Once all the risks are identified and prioritized, the company will have to mitigate them by using systems inside their infrastructure and eventually integrating them with proper solutions. Instruments like Gartner’s Magic Quadrant could help companies to select vendors with a filtrated vision of the market, however, we cannot forget that security solutions from market leaders may all fail in a particular environment.

The adoption of security solutions that are recognized by the analysis as leading products of the cyber security industry will not protect our organizations for multiple reasons.

The reality is disconcerting, in most of the security breaches the attackers were able to bypass the stack of security solutions deployed by the victims to defend their infrastructure.

We cannot continue to build our defence implementing a model of cyber security that is imposed by a restricted number of firms. From the attacker’s perspective, #ThinkBeyondit is easy to predict the type of defence measures in place and adopt the necessary changes in their attack chain.

Don’t forget that threat actors continuously monitor our infrastructure and companies need to avoid in providing points of reference that could be the starting points for their offensive.

The choice of the components for the infrastructure of a company must be driven by an objective analysis of the context in which they operate and carefully considering the evolution of cyber threats.

Security solutions must be user-friendly, overly-complex systems make it hard to use. Another problem related to the choice of security products and services is related to the capability of the organization in processing their output of the defence systems. In a real scenario, cyber security analysts often miss the vast majority of alerts and warnings because of the huge volume of information generated by security solutions.

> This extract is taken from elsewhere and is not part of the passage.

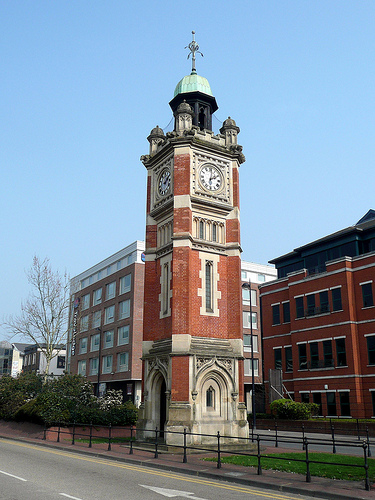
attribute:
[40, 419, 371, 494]
fence — metal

Most of the leading security firms urge a layered approach in cyber security, but what happens if these layers are not able to “correctly” exchange information each other, or in a worst scenario there are affected by vulnerabilities that can be triggered to compromise the security of the overall architecture.

Building a layered defense system doesn’t mean to simply put together the security products and service suggested by prominent studies, but the analysis must go beyond.

The integration is the most complicated part in setting up a security infrastructure, every time the IT staff intends to add another piece to their cyber barricade it needs to carefully understand the way various components interact and which are the behavior of the resulting system.

Buying solutions proposed by analyst firms will not protect the organizations, spending more doesn’t necessarily mean you will be secure, this must be clear to anyone that works to increase the resilience of its systems to cyber attacks. It’s time to #ThinkBeyond this broken paradigm.